I spent my pregnancy in a blissful hell wondering if my lupus would cause me to miscarry before the baby would be able to survive outside the womb (with lots of help and doctors). Then I spent everyday thanking God that I made it one more day pregnant, and the closer I got to my due date the happier I became. I spent days sitting in hospitals so they could monitor me and the baby, and hours agonizing over whether or not I should call the doctor cause I hadn't felt the baby move in awhile. I spent hours waiting on doctors and tests and at 36 weeks I got sick with toxemia. At 37 weeks I had my baby girl and she is perfect. I couldn't ask for a better child. I made it further in my pregnancy than any of the doctors thought I would, or could.

And now I"ll spend every day of her life in another blissful hell.
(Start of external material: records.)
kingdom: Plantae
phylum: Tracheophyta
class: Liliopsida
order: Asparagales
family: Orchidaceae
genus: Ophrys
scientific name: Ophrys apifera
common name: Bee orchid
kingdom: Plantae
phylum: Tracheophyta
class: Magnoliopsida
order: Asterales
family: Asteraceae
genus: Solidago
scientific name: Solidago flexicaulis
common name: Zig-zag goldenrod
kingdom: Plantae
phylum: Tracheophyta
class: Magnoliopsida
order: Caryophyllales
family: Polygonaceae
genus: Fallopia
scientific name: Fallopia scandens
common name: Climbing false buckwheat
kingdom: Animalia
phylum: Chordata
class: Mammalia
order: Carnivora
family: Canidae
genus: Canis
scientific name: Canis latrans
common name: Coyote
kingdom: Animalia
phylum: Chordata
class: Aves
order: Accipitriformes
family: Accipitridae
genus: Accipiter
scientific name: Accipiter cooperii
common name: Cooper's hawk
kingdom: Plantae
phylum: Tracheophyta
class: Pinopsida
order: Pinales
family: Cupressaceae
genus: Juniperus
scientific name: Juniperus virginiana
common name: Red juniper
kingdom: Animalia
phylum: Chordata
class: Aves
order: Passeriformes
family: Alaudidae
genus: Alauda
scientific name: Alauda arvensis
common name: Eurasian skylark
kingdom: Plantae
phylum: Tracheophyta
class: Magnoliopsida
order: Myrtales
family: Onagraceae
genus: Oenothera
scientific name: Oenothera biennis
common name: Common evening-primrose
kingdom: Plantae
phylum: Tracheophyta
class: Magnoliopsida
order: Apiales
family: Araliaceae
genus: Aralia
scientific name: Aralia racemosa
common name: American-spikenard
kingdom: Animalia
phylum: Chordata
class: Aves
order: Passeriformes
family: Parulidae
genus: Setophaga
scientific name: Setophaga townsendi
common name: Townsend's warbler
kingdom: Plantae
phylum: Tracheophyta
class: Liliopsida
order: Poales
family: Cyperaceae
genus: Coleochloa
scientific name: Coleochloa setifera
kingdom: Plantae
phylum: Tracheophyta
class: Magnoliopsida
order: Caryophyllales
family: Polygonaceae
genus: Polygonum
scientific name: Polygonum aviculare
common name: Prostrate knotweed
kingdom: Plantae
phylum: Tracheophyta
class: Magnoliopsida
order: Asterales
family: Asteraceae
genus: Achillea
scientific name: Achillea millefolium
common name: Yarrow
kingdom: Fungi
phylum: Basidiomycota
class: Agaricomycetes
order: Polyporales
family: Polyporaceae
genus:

One where I"ll continue to fight, not only for her life but mine.

This cancer robbed me of so much and it just keeps taking... I've lost the strength I once had that I took for granted. The ability to stand and walk around takes up so much energy that I can't even take my baby girl out for a walk. I've lost all those features I once took for granted, such as hair and eyebrows and lashes. All the things that made me a woman are slowly leaving me. Even the ability to have children now is a dream as the chemo has taken that away I'm afraid. I always wanted two or three children, now I"ll have my one little miracle child and that's it.

OK this pity party has lasted long enough. Time to grab my princess and take a nap with her again. The simple things in life I get to do and not take for granted.